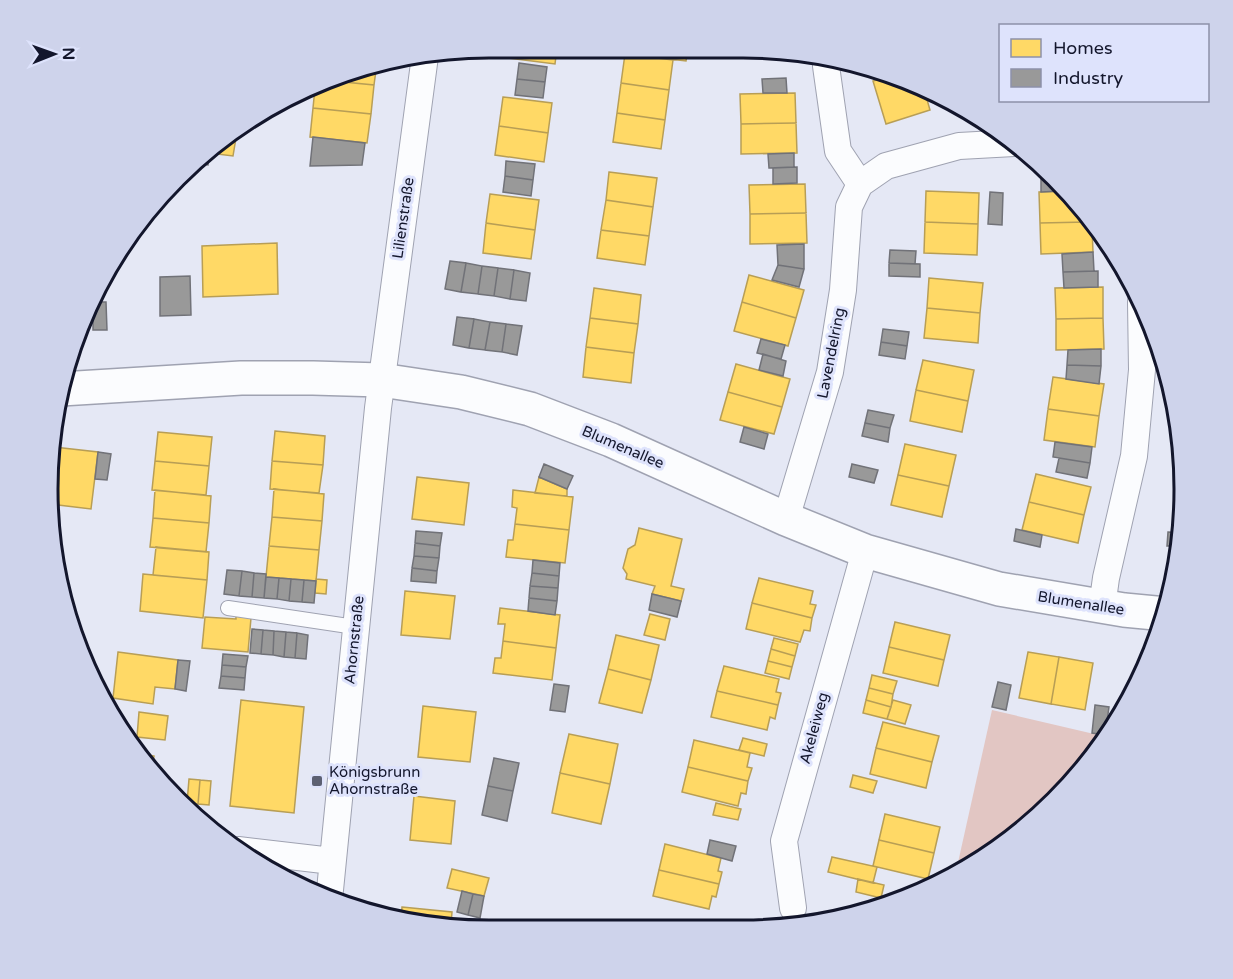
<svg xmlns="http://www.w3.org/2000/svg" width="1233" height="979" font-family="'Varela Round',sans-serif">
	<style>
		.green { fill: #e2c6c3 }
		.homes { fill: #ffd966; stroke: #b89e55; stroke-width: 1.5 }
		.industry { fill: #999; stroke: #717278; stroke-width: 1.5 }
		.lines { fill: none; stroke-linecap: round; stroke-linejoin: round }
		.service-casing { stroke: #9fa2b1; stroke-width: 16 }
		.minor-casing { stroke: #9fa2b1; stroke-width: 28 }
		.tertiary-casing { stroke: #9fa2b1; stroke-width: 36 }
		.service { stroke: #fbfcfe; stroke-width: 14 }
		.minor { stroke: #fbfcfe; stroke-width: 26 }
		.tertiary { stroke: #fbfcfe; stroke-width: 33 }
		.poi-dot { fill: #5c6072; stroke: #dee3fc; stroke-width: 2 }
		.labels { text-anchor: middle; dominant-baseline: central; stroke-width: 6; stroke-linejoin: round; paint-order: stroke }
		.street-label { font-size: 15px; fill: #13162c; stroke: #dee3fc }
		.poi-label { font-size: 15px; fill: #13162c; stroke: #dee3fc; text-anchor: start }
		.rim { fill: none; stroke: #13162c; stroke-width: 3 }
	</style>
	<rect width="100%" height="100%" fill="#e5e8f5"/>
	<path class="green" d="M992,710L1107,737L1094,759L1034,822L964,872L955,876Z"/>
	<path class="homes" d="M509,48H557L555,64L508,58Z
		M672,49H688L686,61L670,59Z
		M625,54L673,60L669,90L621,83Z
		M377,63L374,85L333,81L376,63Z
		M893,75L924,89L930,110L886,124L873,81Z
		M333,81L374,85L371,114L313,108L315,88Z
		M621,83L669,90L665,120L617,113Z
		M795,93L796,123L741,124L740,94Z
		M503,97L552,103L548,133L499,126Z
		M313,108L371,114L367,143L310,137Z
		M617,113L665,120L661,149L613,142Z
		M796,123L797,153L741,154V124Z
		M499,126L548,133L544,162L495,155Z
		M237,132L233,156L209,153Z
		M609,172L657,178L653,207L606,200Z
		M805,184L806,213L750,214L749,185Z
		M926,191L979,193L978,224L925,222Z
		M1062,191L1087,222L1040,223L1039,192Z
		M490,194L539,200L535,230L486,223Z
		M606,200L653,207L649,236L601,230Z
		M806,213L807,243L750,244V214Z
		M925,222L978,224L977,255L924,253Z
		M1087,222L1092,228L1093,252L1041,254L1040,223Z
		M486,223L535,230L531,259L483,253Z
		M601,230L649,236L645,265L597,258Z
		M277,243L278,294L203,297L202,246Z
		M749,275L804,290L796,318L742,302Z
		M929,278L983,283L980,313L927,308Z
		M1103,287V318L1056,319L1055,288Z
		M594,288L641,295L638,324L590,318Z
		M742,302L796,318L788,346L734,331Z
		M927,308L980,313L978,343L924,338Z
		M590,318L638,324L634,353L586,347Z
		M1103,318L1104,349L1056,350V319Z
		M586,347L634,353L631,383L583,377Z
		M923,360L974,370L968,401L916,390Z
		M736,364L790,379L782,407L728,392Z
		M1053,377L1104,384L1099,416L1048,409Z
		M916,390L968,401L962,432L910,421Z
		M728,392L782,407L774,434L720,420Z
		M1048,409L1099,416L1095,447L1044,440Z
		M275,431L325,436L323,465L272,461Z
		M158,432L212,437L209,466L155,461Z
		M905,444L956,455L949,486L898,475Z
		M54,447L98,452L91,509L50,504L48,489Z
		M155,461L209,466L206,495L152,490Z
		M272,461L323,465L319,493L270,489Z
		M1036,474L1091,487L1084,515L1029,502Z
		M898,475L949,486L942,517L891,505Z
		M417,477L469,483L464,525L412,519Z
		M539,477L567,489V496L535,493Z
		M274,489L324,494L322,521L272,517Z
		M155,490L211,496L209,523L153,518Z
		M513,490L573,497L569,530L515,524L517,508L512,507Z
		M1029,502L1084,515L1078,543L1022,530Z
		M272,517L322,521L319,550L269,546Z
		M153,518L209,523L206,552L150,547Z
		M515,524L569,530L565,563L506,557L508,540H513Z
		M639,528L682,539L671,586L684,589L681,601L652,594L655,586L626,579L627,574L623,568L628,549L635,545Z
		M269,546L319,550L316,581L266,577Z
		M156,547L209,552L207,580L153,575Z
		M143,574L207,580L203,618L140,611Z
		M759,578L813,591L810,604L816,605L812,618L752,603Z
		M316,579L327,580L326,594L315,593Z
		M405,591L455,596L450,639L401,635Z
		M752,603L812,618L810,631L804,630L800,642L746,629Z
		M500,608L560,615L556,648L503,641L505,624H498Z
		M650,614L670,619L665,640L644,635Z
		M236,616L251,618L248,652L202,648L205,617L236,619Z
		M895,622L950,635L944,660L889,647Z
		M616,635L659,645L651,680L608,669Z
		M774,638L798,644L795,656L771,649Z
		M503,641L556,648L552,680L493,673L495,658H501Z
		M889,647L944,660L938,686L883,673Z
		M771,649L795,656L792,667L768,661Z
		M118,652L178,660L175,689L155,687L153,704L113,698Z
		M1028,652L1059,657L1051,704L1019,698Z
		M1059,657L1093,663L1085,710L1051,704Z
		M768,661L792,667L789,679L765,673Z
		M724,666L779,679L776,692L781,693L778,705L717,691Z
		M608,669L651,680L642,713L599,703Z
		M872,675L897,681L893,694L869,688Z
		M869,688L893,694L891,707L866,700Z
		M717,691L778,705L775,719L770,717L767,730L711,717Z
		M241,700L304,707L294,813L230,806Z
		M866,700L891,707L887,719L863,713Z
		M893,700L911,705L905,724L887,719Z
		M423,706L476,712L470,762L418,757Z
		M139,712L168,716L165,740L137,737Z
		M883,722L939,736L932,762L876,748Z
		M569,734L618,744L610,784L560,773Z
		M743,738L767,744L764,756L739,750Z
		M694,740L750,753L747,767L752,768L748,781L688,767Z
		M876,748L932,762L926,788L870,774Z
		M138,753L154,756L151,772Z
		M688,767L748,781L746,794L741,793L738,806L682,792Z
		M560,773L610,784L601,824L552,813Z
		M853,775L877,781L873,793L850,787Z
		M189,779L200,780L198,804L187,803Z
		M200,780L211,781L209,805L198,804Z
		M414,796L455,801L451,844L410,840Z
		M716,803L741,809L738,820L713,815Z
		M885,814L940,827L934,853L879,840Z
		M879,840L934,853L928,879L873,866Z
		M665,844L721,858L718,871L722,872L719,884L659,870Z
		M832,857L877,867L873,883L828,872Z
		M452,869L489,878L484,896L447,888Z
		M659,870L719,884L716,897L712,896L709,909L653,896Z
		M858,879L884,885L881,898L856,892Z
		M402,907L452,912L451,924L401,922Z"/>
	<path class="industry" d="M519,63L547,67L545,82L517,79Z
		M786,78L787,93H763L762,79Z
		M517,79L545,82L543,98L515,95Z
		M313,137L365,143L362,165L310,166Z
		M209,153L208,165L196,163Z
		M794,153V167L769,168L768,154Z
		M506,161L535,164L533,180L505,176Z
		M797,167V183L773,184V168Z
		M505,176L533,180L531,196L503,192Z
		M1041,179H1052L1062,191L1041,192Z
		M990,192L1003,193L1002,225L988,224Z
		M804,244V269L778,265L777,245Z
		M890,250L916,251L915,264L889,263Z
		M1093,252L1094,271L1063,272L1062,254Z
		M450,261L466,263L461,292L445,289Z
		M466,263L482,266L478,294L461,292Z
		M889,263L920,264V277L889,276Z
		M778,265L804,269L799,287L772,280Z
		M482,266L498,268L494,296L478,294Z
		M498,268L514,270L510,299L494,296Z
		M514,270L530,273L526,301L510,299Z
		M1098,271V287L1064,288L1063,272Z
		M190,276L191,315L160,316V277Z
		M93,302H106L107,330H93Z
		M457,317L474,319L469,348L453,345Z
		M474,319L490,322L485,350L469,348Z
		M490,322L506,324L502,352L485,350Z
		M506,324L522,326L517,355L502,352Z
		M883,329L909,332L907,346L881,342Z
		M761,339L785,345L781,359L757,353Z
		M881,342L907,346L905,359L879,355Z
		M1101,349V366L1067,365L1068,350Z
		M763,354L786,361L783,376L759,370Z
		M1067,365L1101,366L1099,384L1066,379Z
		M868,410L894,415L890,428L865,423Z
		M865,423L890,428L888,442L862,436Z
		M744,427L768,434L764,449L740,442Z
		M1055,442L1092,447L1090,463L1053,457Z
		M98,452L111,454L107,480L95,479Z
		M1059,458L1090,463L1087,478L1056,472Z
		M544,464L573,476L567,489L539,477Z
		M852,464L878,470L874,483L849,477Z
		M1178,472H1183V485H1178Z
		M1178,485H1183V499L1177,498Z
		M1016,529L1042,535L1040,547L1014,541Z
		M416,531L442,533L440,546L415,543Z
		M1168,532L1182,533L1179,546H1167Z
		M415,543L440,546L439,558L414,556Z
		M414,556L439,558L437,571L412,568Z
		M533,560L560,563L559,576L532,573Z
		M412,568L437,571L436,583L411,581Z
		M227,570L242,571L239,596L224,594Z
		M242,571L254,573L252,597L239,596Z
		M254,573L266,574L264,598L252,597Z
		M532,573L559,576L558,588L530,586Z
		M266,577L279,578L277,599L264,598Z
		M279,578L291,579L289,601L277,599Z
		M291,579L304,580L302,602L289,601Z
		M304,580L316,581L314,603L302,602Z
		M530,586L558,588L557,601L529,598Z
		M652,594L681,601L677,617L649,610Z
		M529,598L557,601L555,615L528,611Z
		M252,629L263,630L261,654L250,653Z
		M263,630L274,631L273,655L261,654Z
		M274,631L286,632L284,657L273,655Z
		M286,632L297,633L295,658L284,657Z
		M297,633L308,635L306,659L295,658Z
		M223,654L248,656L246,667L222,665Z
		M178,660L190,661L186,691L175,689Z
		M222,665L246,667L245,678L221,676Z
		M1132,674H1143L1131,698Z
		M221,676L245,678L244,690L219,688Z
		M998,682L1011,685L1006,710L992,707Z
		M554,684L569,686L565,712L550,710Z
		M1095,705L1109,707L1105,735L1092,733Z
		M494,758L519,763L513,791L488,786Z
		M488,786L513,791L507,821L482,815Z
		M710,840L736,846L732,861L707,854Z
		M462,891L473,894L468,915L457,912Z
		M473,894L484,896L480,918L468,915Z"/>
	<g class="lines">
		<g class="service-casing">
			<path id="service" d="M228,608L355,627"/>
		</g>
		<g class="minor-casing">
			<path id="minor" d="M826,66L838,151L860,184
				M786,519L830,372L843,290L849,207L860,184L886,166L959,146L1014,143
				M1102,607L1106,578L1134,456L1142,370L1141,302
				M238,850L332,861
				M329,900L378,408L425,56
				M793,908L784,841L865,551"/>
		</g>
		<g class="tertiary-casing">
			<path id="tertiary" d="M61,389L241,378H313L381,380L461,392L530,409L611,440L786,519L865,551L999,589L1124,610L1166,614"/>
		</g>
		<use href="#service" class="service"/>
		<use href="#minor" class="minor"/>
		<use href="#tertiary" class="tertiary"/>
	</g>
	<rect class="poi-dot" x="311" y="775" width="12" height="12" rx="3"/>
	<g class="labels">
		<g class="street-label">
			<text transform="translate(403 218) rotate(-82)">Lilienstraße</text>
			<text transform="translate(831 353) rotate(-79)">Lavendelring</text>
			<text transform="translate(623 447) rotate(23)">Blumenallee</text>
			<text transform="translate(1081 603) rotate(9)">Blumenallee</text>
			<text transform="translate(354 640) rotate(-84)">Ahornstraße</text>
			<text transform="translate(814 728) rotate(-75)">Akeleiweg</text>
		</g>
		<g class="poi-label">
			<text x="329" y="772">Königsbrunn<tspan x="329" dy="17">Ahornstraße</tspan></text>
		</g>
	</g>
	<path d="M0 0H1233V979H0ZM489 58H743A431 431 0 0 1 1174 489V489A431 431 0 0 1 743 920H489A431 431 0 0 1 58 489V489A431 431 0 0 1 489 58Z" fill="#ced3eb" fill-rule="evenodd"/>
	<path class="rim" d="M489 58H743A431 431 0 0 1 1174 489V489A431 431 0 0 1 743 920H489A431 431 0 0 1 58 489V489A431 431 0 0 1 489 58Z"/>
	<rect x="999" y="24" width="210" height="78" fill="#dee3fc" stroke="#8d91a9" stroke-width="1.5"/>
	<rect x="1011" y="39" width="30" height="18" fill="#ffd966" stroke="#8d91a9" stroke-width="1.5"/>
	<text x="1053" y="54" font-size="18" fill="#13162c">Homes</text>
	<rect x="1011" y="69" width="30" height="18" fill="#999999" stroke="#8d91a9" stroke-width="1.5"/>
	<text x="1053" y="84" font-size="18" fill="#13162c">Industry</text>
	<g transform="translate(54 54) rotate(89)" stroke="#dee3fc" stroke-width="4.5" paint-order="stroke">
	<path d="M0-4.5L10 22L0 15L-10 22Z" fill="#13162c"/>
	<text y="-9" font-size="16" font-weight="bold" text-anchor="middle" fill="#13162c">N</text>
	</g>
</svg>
· · · ·
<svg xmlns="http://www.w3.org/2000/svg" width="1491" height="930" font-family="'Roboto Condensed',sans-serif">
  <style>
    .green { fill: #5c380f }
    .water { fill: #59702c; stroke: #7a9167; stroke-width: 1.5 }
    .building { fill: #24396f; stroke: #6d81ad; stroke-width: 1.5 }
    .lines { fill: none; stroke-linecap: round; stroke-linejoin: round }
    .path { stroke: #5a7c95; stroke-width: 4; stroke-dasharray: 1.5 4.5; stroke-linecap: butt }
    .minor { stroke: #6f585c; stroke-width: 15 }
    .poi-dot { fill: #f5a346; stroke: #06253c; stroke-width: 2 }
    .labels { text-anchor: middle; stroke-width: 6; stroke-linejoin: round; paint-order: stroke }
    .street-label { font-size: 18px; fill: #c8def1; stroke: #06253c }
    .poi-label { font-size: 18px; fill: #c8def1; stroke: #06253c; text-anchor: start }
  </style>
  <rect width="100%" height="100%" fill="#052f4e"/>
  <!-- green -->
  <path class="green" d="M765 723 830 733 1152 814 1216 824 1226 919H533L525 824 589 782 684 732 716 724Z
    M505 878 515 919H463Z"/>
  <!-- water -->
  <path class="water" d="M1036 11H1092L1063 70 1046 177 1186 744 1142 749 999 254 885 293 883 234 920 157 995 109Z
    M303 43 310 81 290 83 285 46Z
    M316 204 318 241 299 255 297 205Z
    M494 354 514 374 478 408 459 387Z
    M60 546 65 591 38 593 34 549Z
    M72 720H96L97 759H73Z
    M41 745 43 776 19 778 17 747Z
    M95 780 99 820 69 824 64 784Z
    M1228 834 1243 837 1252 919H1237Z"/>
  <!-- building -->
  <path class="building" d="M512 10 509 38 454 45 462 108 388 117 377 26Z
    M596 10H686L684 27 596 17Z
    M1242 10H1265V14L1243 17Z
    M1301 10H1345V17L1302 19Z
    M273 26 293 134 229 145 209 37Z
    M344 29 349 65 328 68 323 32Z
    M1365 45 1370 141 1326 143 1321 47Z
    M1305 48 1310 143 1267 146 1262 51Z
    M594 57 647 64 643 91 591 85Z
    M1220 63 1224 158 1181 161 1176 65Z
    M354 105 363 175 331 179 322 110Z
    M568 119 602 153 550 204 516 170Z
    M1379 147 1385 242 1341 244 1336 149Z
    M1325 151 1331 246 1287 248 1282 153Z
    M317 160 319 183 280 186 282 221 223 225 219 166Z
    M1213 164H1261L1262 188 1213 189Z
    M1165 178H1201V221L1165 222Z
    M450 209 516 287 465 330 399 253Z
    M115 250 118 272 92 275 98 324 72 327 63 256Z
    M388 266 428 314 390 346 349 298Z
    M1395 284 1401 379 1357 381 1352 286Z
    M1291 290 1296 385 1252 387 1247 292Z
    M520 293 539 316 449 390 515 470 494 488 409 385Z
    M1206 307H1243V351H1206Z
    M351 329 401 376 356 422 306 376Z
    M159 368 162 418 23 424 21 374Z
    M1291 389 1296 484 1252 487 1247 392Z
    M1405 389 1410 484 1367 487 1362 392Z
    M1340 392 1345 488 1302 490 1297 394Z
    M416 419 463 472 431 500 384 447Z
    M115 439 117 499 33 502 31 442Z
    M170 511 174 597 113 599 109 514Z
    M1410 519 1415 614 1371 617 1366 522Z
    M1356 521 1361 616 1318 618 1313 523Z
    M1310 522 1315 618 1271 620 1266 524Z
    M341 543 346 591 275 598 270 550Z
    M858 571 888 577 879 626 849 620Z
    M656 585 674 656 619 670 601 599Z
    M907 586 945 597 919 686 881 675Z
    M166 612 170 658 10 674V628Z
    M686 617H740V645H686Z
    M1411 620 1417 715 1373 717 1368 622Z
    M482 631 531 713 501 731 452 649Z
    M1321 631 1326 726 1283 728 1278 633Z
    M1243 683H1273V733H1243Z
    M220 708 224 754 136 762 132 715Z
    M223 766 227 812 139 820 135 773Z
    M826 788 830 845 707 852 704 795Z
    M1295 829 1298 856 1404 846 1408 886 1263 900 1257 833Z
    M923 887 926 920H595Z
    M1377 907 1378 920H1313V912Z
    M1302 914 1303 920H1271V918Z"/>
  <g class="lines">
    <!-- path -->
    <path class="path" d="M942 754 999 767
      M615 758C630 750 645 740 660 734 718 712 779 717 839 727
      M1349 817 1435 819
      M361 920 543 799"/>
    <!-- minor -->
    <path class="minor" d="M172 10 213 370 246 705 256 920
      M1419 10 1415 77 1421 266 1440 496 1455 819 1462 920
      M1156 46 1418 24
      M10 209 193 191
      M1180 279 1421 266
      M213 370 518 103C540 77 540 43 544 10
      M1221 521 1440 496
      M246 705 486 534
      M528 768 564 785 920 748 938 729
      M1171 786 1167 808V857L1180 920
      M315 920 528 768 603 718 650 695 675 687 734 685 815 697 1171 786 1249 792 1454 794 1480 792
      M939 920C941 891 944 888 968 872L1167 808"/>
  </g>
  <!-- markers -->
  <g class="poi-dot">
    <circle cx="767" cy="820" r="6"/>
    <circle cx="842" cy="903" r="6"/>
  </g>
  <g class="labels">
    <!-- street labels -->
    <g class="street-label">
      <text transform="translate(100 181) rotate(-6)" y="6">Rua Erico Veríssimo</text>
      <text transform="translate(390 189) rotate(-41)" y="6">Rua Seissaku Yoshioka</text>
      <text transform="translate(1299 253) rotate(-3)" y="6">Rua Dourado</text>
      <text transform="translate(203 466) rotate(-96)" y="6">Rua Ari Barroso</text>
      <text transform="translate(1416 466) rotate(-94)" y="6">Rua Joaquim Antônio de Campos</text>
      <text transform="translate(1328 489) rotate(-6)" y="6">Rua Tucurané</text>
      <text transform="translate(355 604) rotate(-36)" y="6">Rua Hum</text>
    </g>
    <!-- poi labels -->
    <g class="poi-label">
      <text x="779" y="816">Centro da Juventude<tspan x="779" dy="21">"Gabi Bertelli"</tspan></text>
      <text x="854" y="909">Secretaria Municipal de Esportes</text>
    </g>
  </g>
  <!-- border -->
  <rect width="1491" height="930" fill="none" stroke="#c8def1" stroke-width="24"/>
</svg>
· · · ·
- ACTION ITEM: Scan the material line by line and report each one that contains "linecap".

- FINISHED EXERCISE:
		.lines { fill: none; stroke-linecap: round; stroke-linejoin: round }
    .lines { fill: none; stroke-linecap: round; stroke-linejoin: round }
    .path { stroke: #5a7c95; stroke-width: 4; stroke-dasharray: 1.5 4.5; stroke-linecap: butt }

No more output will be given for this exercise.